=== Section Start ===

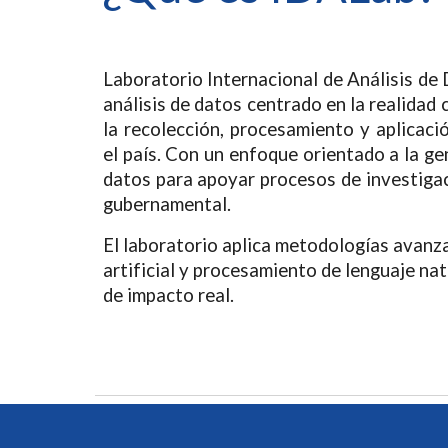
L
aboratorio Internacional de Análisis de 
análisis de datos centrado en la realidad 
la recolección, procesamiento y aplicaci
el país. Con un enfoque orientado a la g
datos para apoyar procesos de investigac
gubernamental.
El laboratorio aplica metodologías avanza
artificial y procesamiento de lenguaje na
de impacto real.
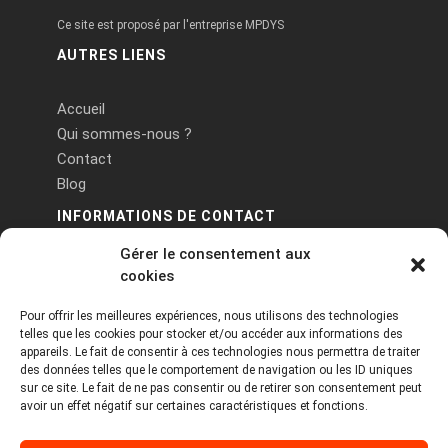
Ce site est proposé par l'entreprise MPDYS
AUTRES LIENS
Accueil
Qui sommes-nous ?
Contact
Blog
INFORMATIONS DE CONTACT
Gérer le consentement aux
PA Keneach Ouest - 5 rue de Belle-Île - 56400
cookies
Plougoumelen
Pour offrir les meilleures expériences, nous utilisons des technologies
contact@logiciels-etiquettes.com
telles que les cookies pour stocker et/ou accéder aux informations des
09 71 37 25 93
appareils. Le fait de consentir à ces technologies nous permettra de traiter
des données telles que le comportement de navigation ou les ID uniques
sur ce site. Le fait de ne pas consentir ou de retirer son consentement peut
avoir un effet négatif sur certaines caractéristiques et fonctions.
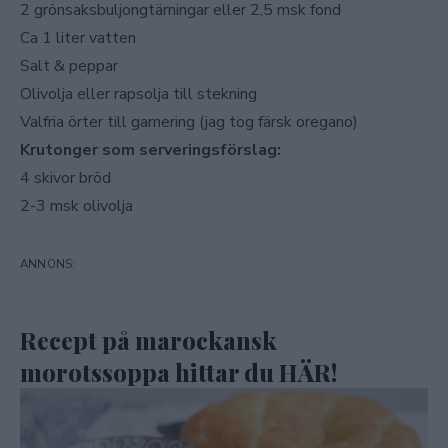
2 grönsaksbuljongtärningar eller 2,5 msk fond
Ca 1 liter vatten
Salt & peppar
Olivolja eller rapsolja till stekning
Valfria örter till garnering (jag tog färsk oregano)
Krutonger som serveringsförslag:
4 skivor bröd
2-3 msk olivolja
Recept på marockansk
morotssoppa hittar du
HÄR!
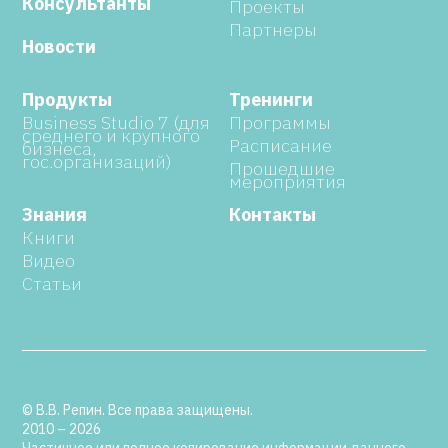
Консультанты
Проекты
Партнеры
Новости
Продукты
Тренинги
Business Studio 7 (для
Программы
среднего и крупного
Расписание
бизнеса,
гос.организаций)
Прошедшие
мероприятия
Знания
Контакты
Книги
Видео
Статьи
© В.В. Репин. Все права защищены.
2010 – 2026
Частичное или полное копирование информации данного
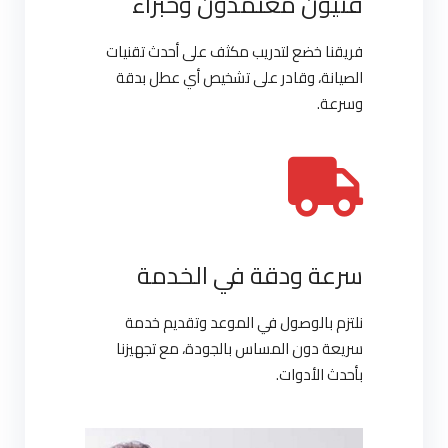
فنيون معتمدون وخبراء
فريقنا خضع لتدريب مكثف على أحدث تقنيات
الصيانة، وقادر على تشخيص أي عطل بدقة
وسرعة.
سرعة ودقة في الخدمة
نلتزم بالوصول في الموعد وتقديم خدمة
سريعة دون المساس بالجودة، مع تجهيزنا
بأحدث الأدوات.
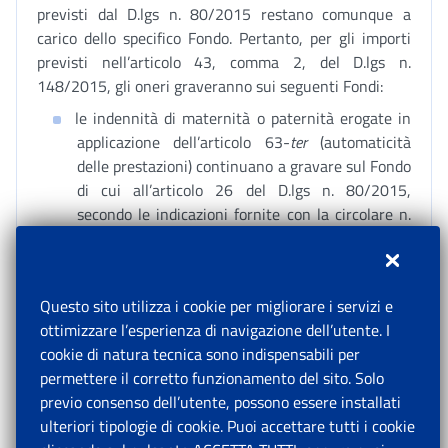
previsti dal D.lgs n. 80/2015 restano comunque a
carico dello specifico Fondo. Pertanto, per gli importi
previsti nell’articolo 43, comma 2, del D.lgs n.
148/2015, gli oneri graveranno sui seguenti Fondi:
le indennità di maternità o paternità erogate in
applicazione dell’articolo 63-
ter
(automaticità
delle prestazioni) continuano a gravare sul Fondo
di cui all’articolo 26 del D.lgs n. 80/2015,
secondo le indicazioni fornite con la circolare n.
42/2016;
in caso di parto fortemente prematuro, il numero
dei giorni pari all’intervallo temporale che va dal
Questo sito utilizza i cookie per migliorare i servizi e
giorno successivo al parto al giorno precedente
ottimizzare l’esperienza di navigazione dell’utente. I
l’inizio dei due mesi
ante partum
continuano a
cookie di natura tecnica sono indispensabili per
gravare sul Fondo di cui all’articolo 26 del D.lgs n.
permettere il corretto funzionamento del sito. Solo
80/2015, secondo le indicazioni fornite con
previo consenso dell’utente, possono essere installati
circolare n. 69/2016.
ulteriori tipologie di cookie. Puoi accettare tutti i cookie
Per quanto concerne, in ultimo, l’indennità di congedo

=== Section End ===

__YOUR OBJECTIVE__
Scan the material above. Return every line containing the string "fornite".

__COMPLETED TASK__
secondo le indicazioni fornite con la circolare n.
80/2015, secondo le indicazioni fornite con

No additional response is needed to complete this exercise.